Мой сокамерник мне говорил: мне во сне умереть.
Как прожить новый пасмурный день, вовсе не представляю.
Все, что грело на воле, совсем перестало гореть,
И теперь замерзает душа. Я его понимаю.
Говорил человек-богатырь, будто кровь с молоком:
Не скажи никому, что тихонько ночами рыдаю.
Думал — сам как бетон, оказался таким слабаком…
Оказался сильнее закон. Я его понимаю.
А еще говорил: я как будто стесняючись жил.
Был счастливым — казалось, у будущего занимаю.
Словно малые силы для важной минуты копил.
Неужели тот миг наступил? Я его понимаю.
А другой говорил: мне бы птиц услыхать по весне.
После — пасть на войне и родиться ромашками в мае.
Дозвониться, сказать неуспетое сыну, жене.
А потом… Бог решит, что потом. Я его понимаю.
Бог сказал бы (ну, то есть, наверное, он бы сказал,
Если верно Его я себе до конца представляю):
«От креста и до рая мой сын этот путь протоптал.
Не тушуйся и ты. Уповай». Я его понимаю.
Уповай. Уповаю. А что остается ещё?
Обретал, уповая, и все потеряв, уповаю.
Он тащил меня к башням из света из грязных трущоб.
Он в меня верил больше, чем я. Я его понимаю.
Проснувшись от боли, упорно и ни для чего
Воскрешая, рисую в тетрадь за мгновеньем мгновенье.
Понимаю их всех, а себя, а себя самого,
Муху в стекол плену, не пойму.
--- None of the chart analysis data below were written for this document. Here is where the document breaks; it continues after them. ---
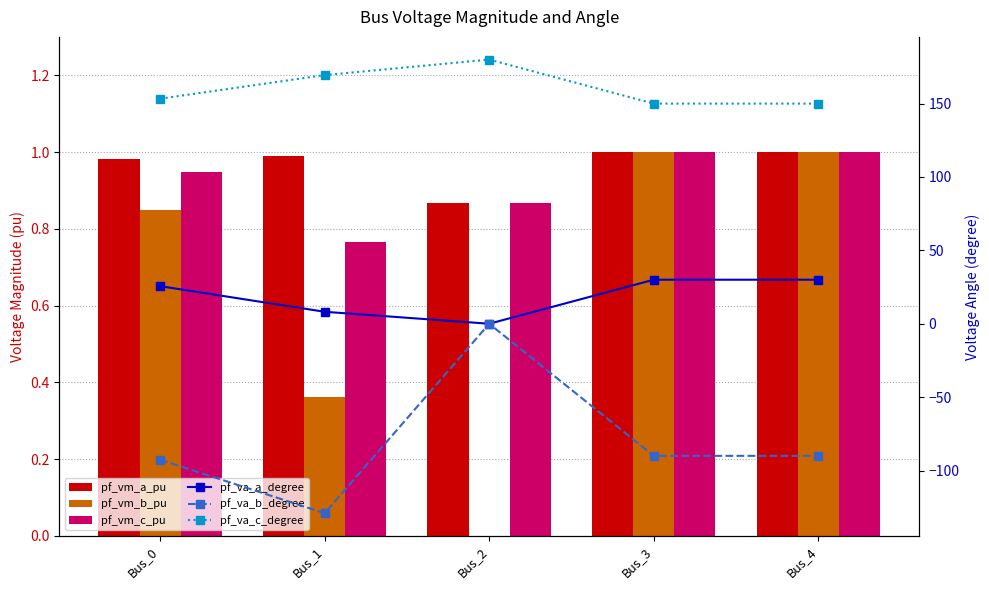

Reading left to right, what are all the values shown in this chart?

pf_vm_a_pu: 1.0	1.0	0.9	1.0	1.0
pf_vm_b_pu: 0.9	0.4	0.0	1.0	1.0
pf_vm_c_pu: 0.9	0.8	0.9	1.0	1.0
pf_va_a_degree: 25.6	8.2	0.0	30.0	30.0
pf_va_b_degree: -92.7	-129.1	0.0	-90.0	-90.0
pf_va_c_degree: 153.4	169.4	180.0	150.0	150.0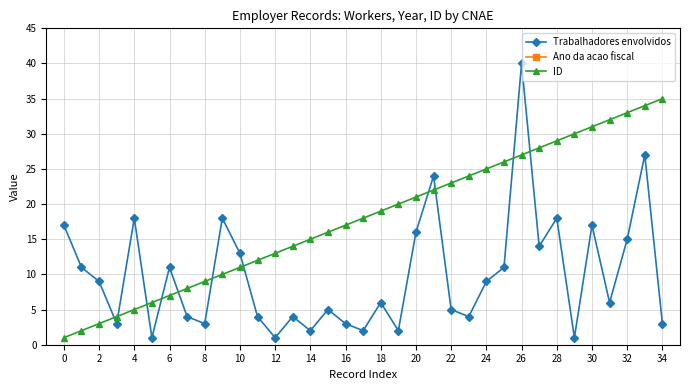

True or false: Trabalhadores envolvidos and Ano da acao fiscal cross at least once.

False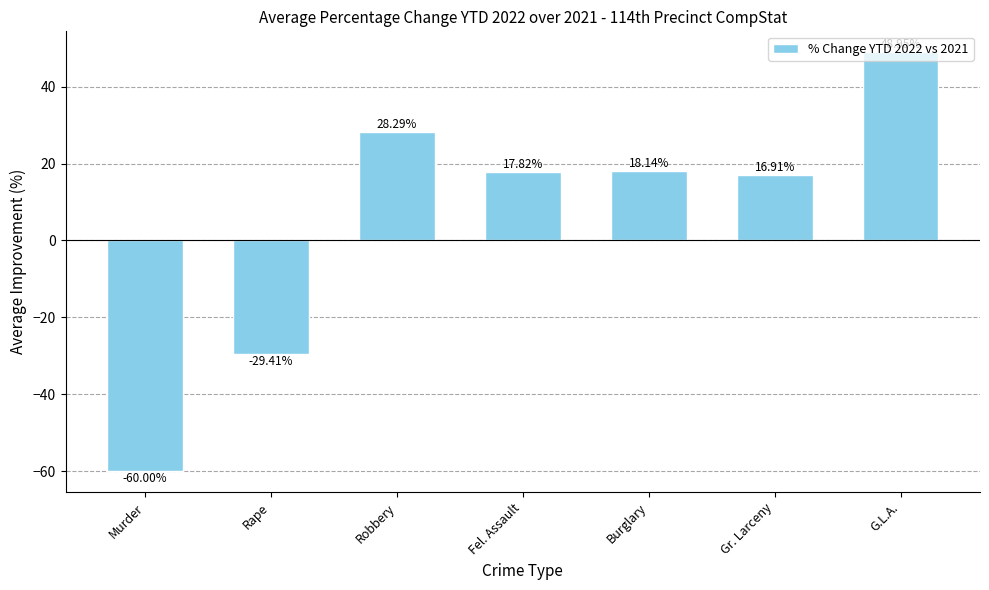

The chart shows a value of 16.9 at Gr. Larceny. True or false?

True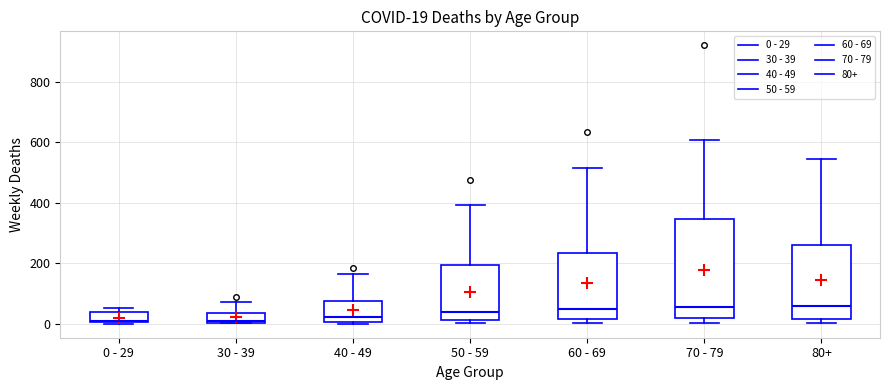

Which box is the tallest, from its lower edge to its upper edge?

70 - 79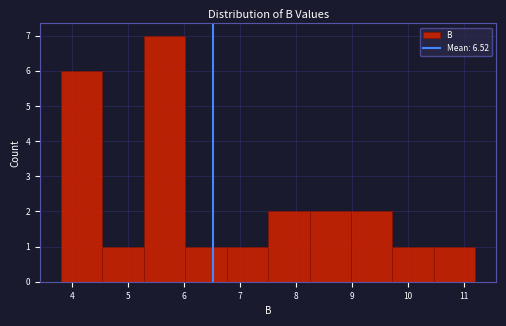

How tall is the bar that spans 10.5 to 11.2 on the x-axis? Neither the bar edges nor the heights are printed on the chart, so give them approximately, as read against the axes.

1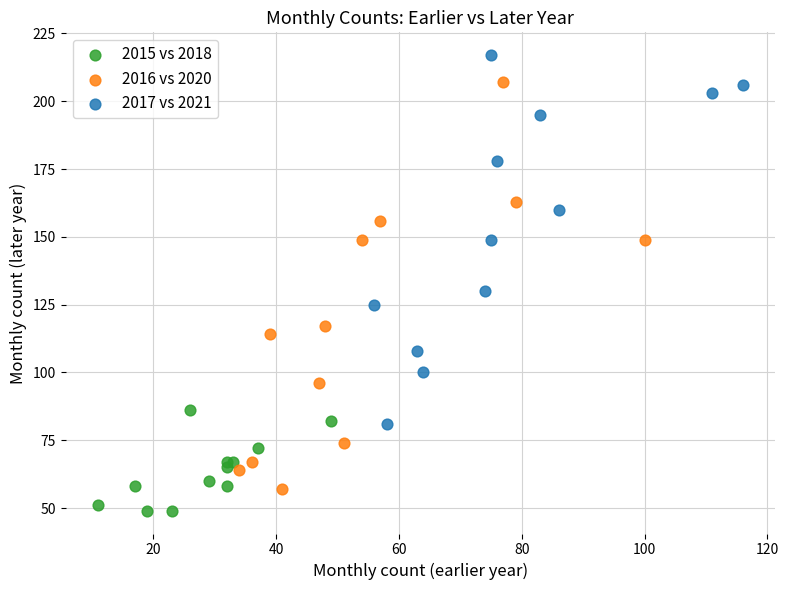

What are all the series names shown in the legend?

2015 vs 2018, 2016 vs 2020, 2017 vs 2021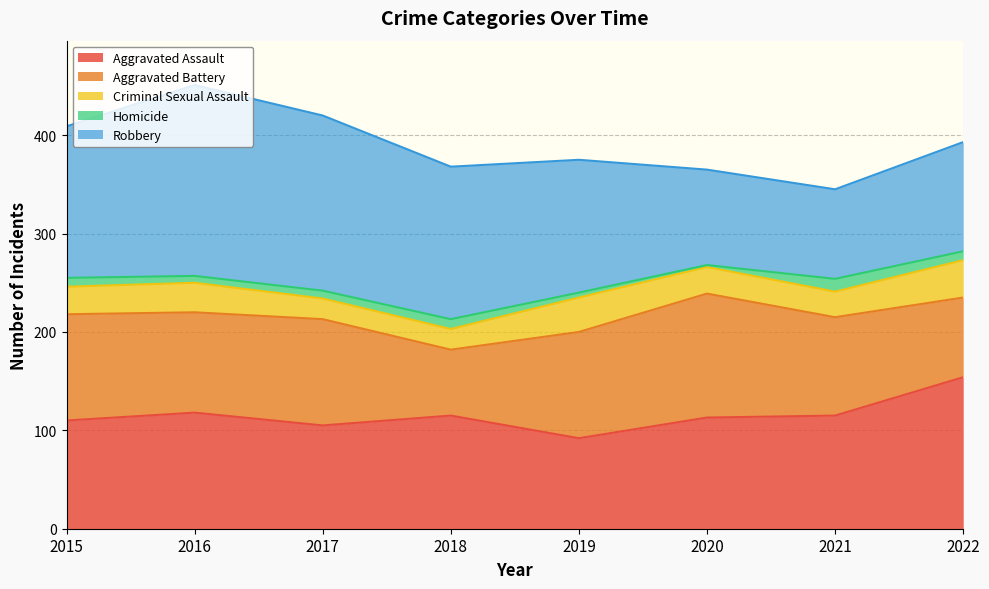

Where is Homicide nearest to the value 7?

2016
Не пойму совершенно.
Там, где не различить без подсказки, где явь, а где сон,
Где закончить игру раньше времени не проканает,
Что-то больше меня, что придумало ветер времен,
О себе непременно загадочно напоминает.
С детства я это чую, где рос среди горных высот.
Как сказал один дервиш восточный: не верю, а знаю.
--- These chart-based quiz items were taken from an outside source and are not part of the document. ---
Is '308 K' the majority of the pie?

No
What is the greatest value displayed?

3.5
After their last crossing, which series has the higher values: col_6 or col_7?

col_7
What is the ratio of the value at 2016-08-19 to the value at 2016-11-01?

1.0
Смерти нет, как и времени, в будущем все оживет.
Хоть я этот процесс до конца не совсем понимаю.
Ощущая вкус жизни, который давно нам знаком,
Тихо скажешь, как прежде меня горячо обнимая:
Оказалось, любовь крепче стен, долговечнее слов.
Самый главный закон. Я скажу: я тебя понимаю.
Малахов Вячеслав Игоревич, 1985 г. р.